There are a very large number of changes, so older changes are hidden. Show Older Changes
ardumont raised the priority of this task from Low to Normal.Jul 20 2022, 2:51 PM
ardumont updated the task description. (Show Details)

Fight with graphql-worker{1,2} so they properly register on the cluster rancher

Status on the graphql cluster mess.
Only one node registered properly within the "cluster-graphql".
No logs whatsoever helps in determining why others are just stuck in registering and doing nothing but wait.

I've created another cluster "cluster-graphql2" (through terraform).
I've tried after cleaning up the graphql-worker{1,2,3} to register it to that new cluster.
Again to the same result without much clues to go on to debug.

I've then tried to remove that cluster altogether and that failed poorly as well.
It's just plainly refuse to destroy that cluster be it through terraform or through the rancher ui.

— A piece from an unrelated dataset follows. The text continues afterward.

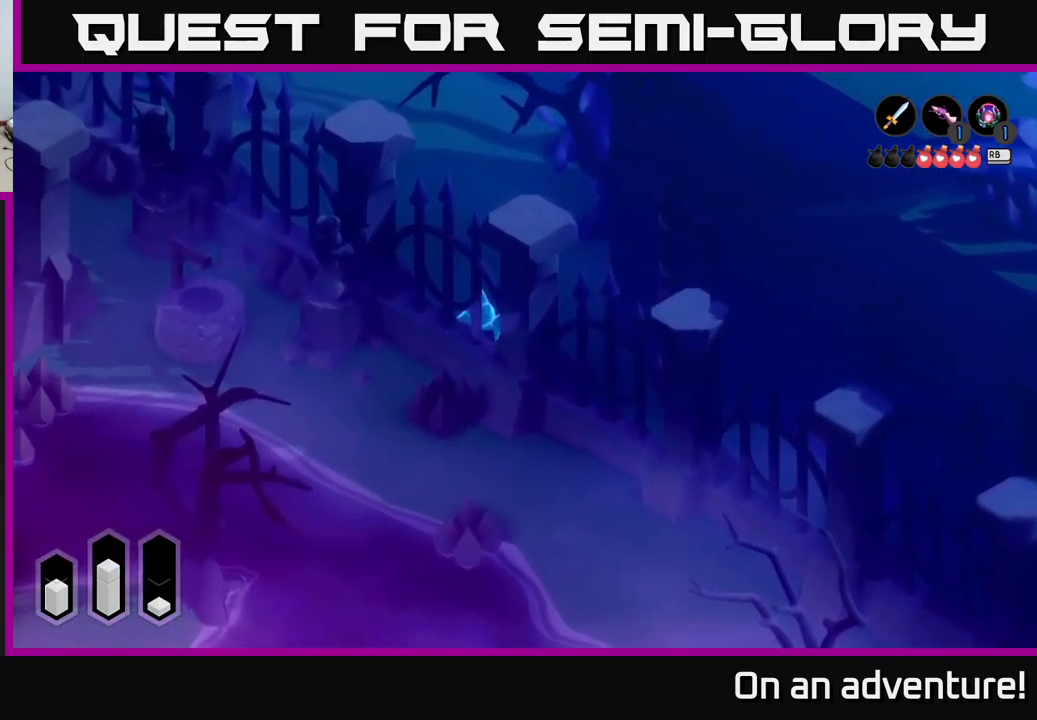
{"buttons": ["A"], "left_stick": "up-left", "right_stick": "center", "events": []}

So in the end, fed up with banging my head against the wall, i've removed that state from terraform [1]

[1]

terraform state rm rancher2_cluster.cluster-graphql2
Removed rancher2_cluster.cluster-graphql2
Successfully removed 1 resource instance(s).

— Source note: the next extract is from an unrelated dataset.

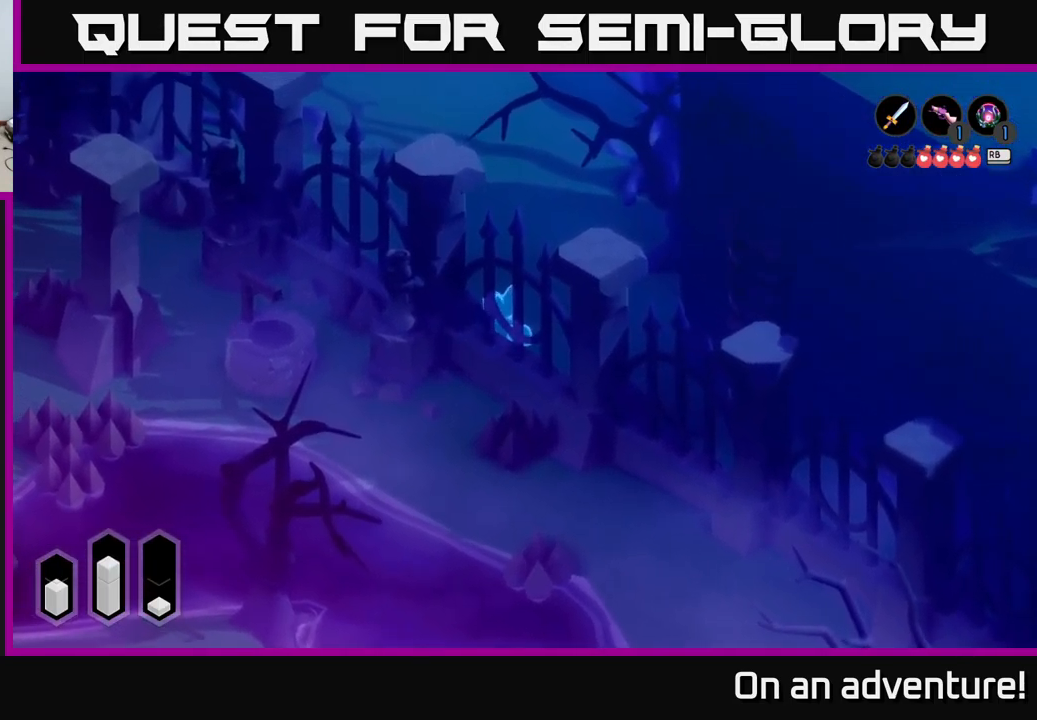
{"buttons": ["A"], "left_stick": "up", "right_stick": "center", "events": [[217, "left_stick", "up"]]}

(w/ amadou) we've finally managed to create a new cluster graphql "cluster-graphql3" with a specific version (matching the one from the internship) [1]
(commits on their way)

We'll decomission the previous stuck "cluster-graphql" and migrate the node attached to that cluster to the one that works.
^ Once we are done with the argocd installation.

[1] kubernetes_version = "v1.21.12-rancher1-1"

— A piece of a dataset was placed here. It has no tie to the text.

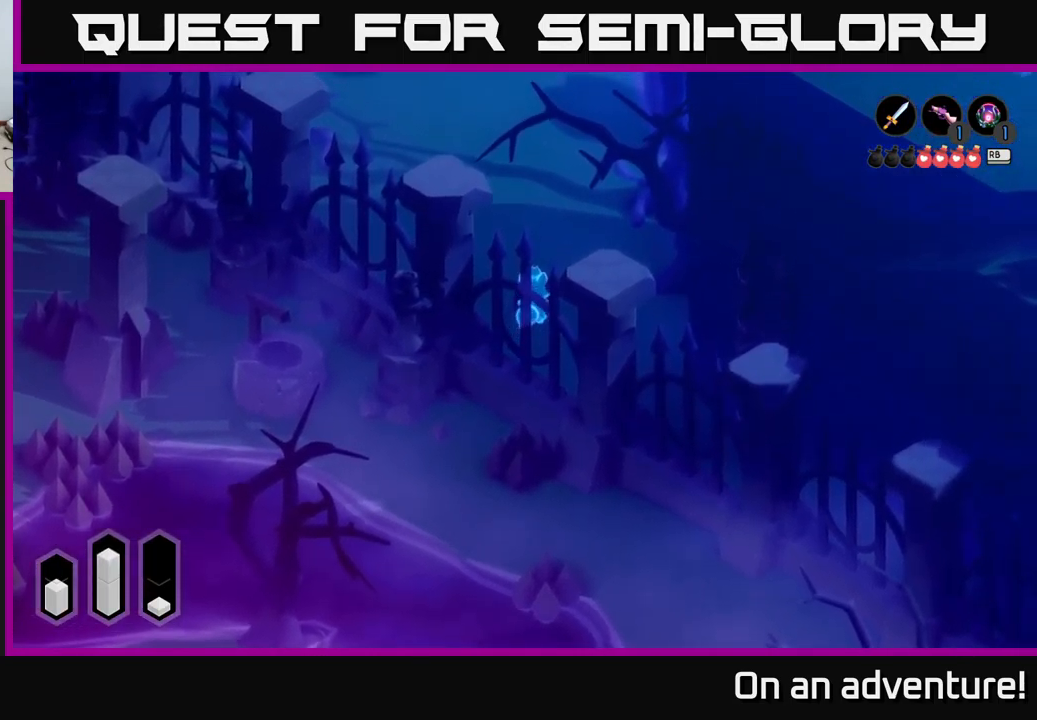
{"buttons": ["A"], "left_stick": "up-left", "right_stick": "center", "events": [[133, "left_stick", "up-left"]]}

ArgoCD deployed graphql to staging [1]

TODO:

  • Install argocd through the admin rp (instead of the opened rule to allow access to it through vpn)
  • Make argocd deal with itself now that the bootstrap is done
  • Install load-balancer to access the graphql backend instead of a hard-coded member of the ingress (actually unsure whether < is necessary or not). [2]

[1]

[2] https://forge.softwareheritage.org/source/puppet-swh-site/browse/production/data/deployments/staging/common.yaml$152

ardumont changed the status of subtask T4413: Deploy argocd on admin vlan from Open to Work in Progress.Jul 29 2022, 6:20 PM
ardumont claimed this task.
ardumont moved this task from deployed/landed/monitoring to done on the System administration board.